Exercise instructions — The data below is to be repeated in full, exactly as given.

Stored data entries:
>>>>>
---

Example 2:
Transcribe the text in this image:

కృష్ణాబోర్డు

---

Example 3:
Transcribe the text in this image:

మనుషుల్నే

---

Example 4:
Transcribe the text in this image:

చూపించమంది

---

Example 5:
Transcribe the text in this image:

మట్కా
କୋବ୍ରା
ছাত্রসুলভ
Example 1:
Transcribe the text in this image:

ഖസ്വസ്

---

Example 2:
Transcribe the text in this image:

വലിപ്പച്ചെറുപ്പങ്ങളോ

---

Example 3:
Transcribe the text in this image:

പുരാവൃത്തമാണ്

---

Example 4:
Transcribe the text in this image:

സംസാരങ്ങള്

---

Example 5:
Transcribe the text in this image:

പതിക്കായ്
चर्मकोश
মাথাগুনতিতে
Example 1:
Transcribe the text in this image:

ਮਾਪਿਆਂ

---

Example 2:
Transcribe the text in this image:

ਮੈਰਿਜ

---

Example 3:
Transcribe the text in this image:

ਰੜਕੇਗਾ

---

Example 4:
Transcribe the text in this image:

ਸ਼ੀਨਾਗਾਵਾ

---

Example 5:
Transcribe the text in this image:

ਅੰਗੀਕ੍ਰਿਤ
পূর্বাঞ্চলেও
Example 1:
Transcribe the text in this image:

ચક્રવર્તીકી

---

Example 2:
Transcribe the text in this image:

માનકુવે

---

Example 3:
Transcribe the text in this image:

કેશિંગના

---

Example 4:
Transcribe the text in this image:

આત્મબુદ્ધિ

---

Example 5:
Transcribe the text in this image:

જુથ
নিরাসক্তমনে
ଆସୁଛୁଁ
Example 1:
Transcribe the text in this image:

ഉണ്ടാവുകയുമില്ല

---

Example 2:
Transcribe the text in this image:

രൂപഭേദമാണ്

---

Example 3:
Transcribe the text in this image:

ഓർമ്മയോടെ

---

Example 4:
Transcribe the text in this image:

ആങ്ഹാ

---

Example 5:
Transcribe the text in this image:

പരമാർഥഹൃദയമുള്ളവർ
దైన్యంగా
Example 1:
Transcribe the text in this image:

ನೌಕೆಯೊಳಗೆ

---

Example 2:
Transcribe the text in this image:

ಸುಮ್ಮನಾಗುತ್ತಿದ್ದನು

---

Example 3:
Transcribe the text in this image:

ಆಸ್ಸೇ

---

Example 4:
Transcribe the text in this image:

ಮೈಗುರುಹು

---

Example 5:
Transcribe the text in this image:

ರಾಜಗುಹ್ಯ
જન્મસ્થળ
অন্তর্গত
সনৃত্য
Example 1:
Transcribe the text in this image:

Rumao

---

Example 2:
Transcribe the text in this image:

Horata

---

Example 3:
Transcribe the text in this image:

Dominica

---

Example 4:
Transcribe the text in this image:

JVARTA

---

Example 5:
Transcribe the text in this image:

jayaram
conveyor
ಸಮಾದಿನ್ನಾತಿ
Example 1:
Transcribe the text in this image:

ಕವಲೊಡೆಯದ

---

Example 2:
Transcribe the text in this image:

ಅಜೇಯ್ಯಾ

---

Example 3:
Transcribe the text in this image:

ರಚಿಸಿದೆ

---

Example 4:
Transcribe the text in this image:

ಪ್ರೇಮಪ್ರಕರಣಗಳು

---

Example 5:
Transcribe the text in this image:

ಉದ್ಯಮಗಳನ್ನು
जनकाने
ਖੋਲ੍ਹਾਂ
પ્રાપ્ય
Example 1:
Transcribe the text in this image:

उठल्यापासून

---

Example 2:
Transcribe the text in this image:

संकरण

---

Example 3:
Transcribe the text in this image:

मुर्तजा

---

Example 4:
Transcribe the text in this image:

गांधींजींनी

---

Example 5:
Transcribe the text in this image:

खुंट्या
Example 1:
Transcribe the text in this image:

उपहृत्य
<<<<<
Answer to this problem —
---

Example 2:
Transcribe the text in this image:

కృష్ణాబోర్డు

---

Example 3:
Transcribe the text in this image:

మనుషుల్నే

---

Example 4:
Transcribe the text in this image:

చూపించమంది

---

Example 5:
Transcribe the text in this image:

మట్కా
କୋବ୍ରା
ছাত্রসুলভ
Example 1:
Transcribe the text in this image:

ഖസ്വസ്

---

Example 2:
Transcribe the text in this image:

വലിപ്പച്ചെറുപ്പങ്ങളോ

---

Example 3:
Transcribe the text in this image:

പുരാവൃത്തമാണ്

---

Example 4:
Transcribe the text in this image:

സംസാരങ്ങള്

---

Example 5:
Transcribe the text in this image:

പതിക്കായ്
चर्मकोश
মাথাগুনতিতে
Example 1:
Transcribe the text in this image:

ਮਾਪਿਆਂ

---

Example 2:
Transcribe the text in this image:

ਮੈਰਿਜ

---

Example 3:
Transcribe the text in this image:

ਰੜਕੇਗਾ

---

Example 4:
Transcribe the text in this image:

ਸ਼ੀਨਾਗਾਵਾ

---

Example 5:
Transcribe the text in this image:

ਅੰਗੀਕ੍ਰਿਤ
পূর্বাঞ্চলেও
Example 1:
Transcribe the text in this image:

ચક્રવર્તીકી

---

Example 2:
Transcribe the text in this image:

માનકુવે

---

Example 3:
Transcribe the text in this image:

કેશિંગના

---

Example 4:
Transcribe the text in this image:

આત્મબુદ્ધિ

---

Example 5:
Transcribe the text in this image:

જુથ
নিরাসক্তমনে
ଆସୁଛୁଁ
Example 1:
Transcribe the text in this image:

ഉണ്ടാവുകയുമില്ല

---

Example 2:
Transcribe the text in this image:

രൂപഭേദമാണ്

---

Example 3:
Transcribe the text in this image:

ഓർമ്മയോടെ

---

Example 4:
Transcribe the text in this image:

ആങ്ഹാ

---

Example 5:
Transcribe the text in this image:

പരമാർഥഹൃദയമുള്ളവർ
దైన్యంగా
Example 1:
Transcribe the text in this image:

ನೌಕೆಯೊಳಗೆ

---

Example 2:
Transcribe the text in this image:

ಸುಮ್ಮನಾಗುತ್ತಿದ್ದನು

---

Example 3:
Transcribe the text in this image:

ಆಸ್ಸೇ

---

Example 4:
Transcribe the text in this image:

ಮೈಗುರುಹು

---

Example 5:
Transcribe the text in this image:

ರಾಜಗುಹ್ಯ
જન્મસ્થળ
অন্তর্গত
সনৃত্য
Example 1:
Transcribe the text in this image:

Rumao

---

Example 2:
Transcribe the text in this image:

Horata

---

Example 3:
Transcribe the text in this image:

Dominica

---

Example 4:
Transcribe the text in this image:

JVARTA

---

Example 5:
Transcribe the text in this image:

jayaram
conveyor
ಸಮಾದಿನ್ನಾತಿ
Example 1:
Transcribe the text in this image:

ಕವಲೊಡೆಯದ

---

Example 2:
Transcribe the text in this image:

ಅಜೇಯ್ಯಾ

---

Example 3:
Transcribe the text in this image:

ರಚಿಸಿದೆ

---

Example 4:
Transcribe the text in this image:

ಪ್ರೇಮಪ್ರಕರಣಗಳು

---

Example 5:
Transcribe the text in this image:

ಉದ್ಯಮಗಳನ್ನು
जनकाने
ਖੋਲ੍ਹਾਂ
પ્રાપ્ય
Example 1:
Transcribe the text in this image:

उठल्यापासून

---

Example 2:
Transcribe the text in this image:

संकरण

---

Example 3:
Transcribe the text in this image:

मुर्तजा

---

Example 4:
Transcribe the text in this image:

गांधींजींनी

---

Example 5:
Transcribe the text in this image:

खुंट्या
Example 1:
Transcribe the text in this image:

उपहृत्य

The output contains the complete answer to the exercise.